Bloom Energy Corp (NYSE:BE) stock is spiraling today, after Hindenburg Research issued a scathing report on the solid oxide fuel cell specialist. The short seller called BE an "obvious bankruptcy candidate," and said the firm will likely "wind up in the history books alongside failed companies like Theranos or Solyndra."
In its note, Hindenburg Research highlighted out roughly $2.2 billion in "undisclosed servicing liabilities that the market has missed," and labeled the company's operations as "an emissions-spewing hazardous waste-creating, uneconomical product." In a statement released today, Bloom Energy said it "strongly disagree[s] with the conclusions drawn."

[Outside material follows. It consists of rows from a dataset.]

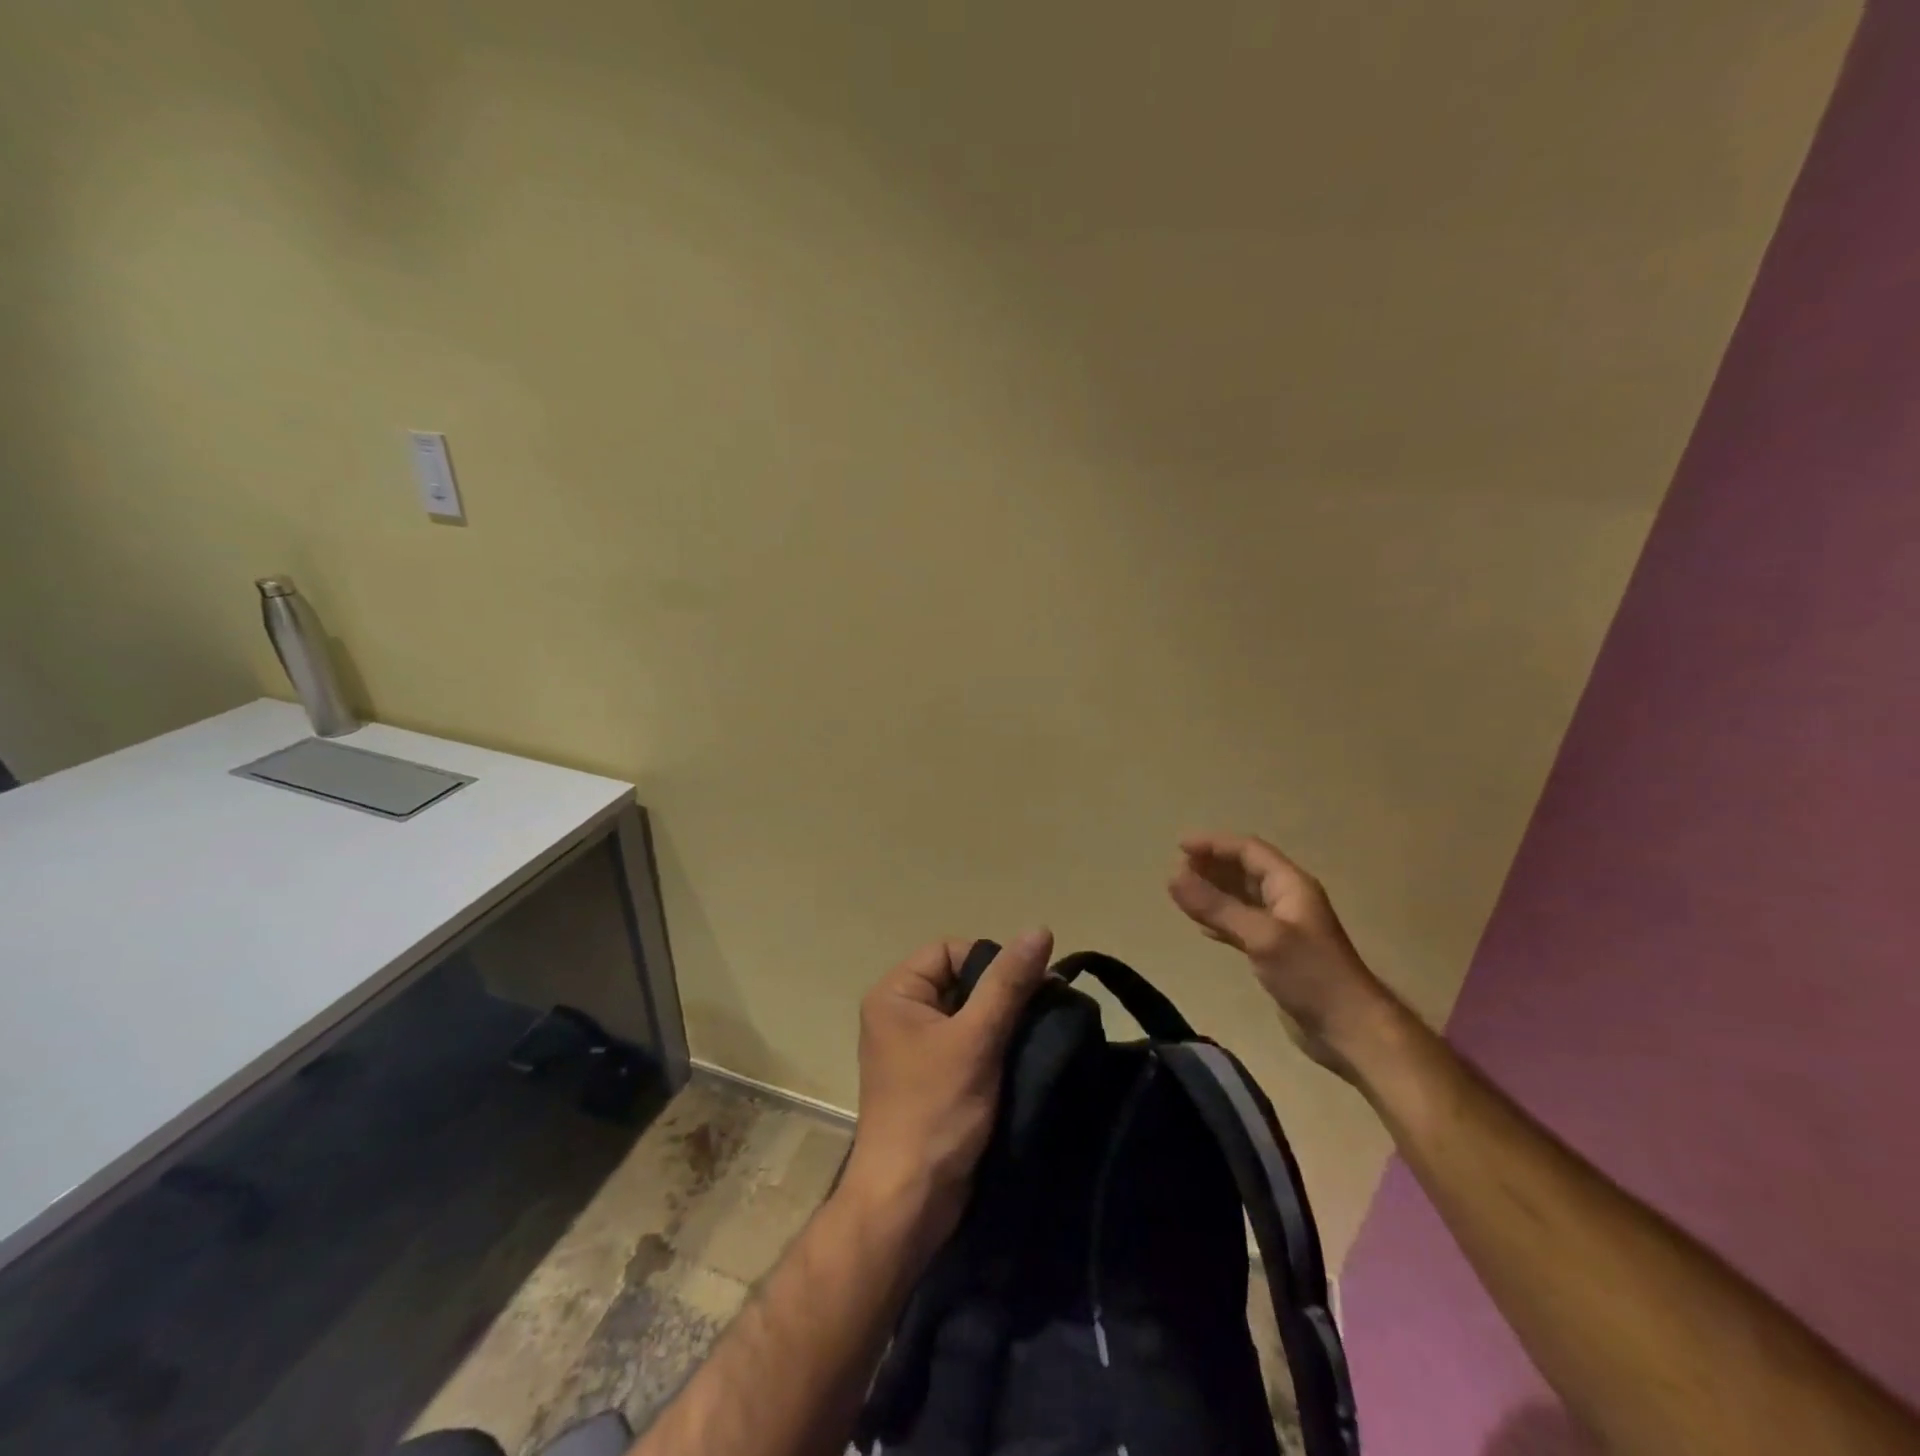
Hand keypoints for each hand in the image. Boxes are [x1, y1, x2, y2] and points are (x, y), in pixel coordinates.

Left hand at [840, 930, 1053, 1249]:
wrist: (909, 1202)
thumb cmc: (936, 1110)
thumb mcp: (976, 1039)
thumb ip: (1008, 983)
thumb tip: (1038, 929)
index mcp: (895, 994)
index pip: (950, 950)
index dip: (990, 961)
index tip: (1029, 986)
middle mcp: (900, 1014)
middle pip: (960, 981)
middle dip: (1002, 993)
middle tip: (1043, 1010)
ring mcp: (915, 1049)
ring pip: (969, 1015)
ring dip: (1003, 1023)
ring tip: (1039, 1035)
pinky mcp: (932, 1079)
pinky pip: (968, 1045)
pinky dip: (995, 1048)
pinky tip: (1024, 1058)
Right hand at [1168, 832, 1400, 1081]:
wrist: (1350, 1029)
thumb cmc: (1310, 974)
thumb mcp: (1261, 936)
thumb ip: (1216, 906)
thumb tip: (1172, 877)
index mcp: (1291, 885)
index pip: (1249, 851)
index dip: (1215, 844)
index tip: (1179, 846)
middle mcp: (1288, 899)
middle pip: (1246, 871)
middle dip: (1212, 865)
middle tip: (1177, 869)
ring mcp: (1283, 927)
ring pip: (1243, 898)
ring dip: (1214, 892)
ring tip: (1183, 892)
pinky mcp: (1277, 953)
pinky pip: (1243, 925)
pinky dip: (1221, 920)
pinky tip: (1202, 928)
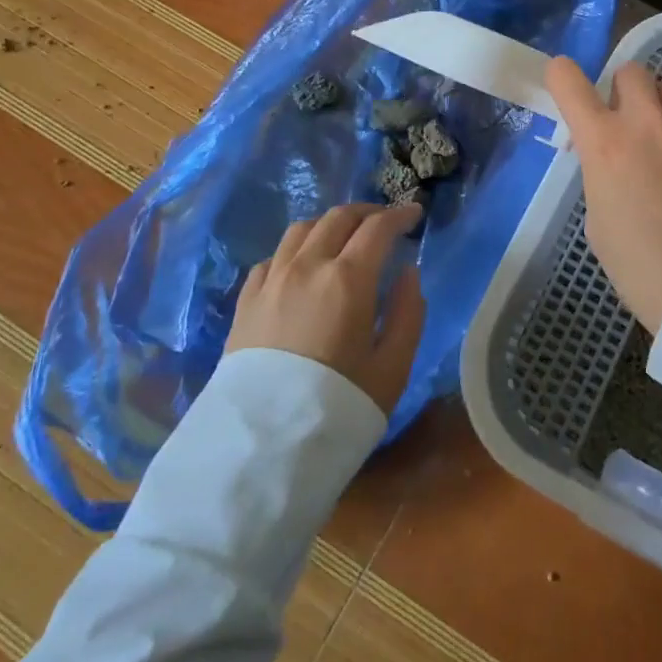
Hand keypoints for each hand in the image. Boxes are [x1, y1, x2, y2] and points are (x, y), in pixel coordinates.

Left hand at [226, 202, 426, 415]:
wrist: (261, 449)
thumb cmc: (338, 407)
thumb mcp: (393, 367)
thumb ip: (408, 313)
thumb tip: (408, 273)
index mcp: (348, 278)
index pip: (378, 228)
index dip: (400, 215)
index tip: (415, 214)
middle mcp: (307, 266)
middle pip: (338, 218)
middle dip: (367, 212)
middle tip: (385, 221)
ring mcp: (272, 281)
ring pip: (301, 229)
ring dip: (329, 224)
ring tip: (344, 237)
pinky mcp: (246, 302)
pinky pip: (273, 257)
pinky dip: (295, 250)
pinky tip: (302, 266)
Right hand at [545, 57, 661, 333]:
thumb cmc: (643, 268)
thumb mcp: (598, 220)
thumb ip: (601, 173)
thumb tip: (613, 158)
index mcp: (604, 142)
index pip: (568, 80)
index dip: (562, 76)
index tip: (565, 83)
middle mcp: (647, 119)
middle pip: (630, 71)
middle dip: (625, 93)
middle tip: (631, 125)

The damage is done, though, with BE stock down 20% at $3.35, earlier hitting a record low of $3.10. And with the equity on the short-sale restricted list, options traders are in overdrive, with 4,500 calls and 3,400 puts on the tape -- seven times what's typically seen at this point in the day, and volume pacing in the 100th annual percentile.

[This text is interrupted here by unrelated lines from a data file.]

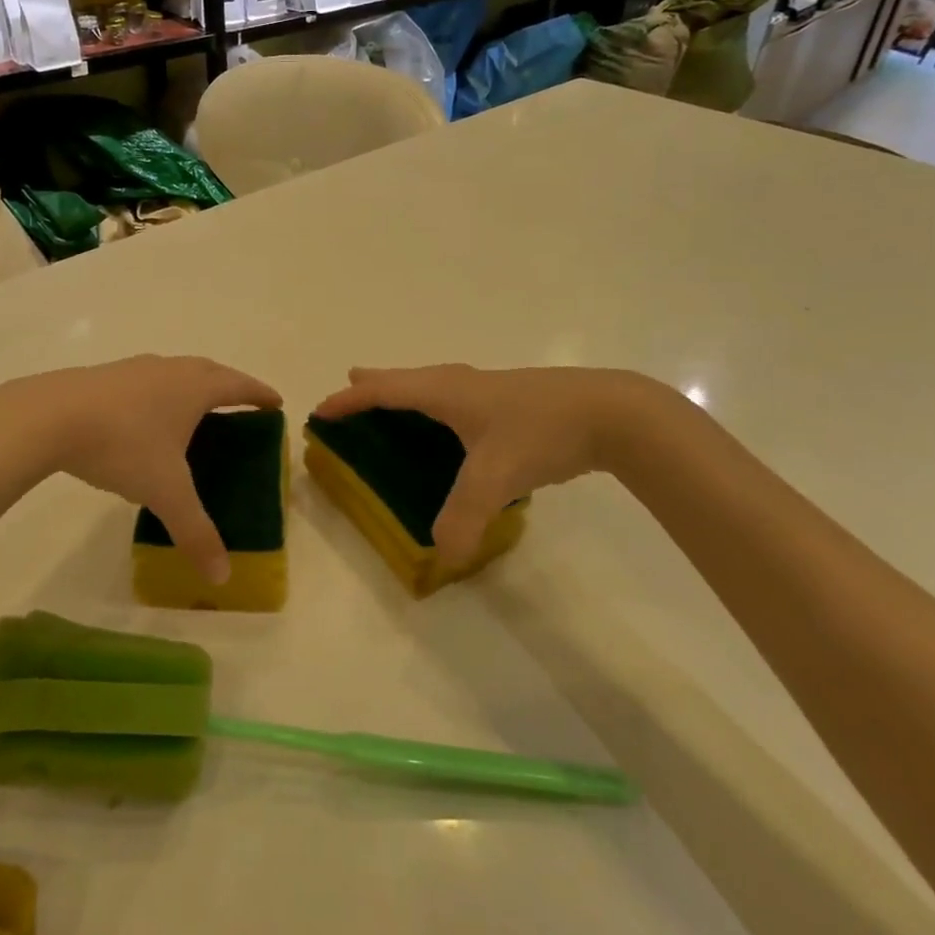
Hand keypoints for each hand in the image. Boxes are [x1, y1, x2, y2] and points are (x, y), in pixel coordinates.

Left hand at [0, 355, 281, 583]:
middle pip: (209, 371)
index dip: (259, 394)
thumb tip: (221, 576)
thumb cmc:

The September 4 put is most active, and it looks like speculators may be buying to close these now in-the-money options. New positions are being initiated at the October 3 put, though it's not clear if they're being bought or sold. Put buyers expect BE to extend its slide into record-low territory through October options expiration, while put writers are betting on the $3 to serve as short-term support.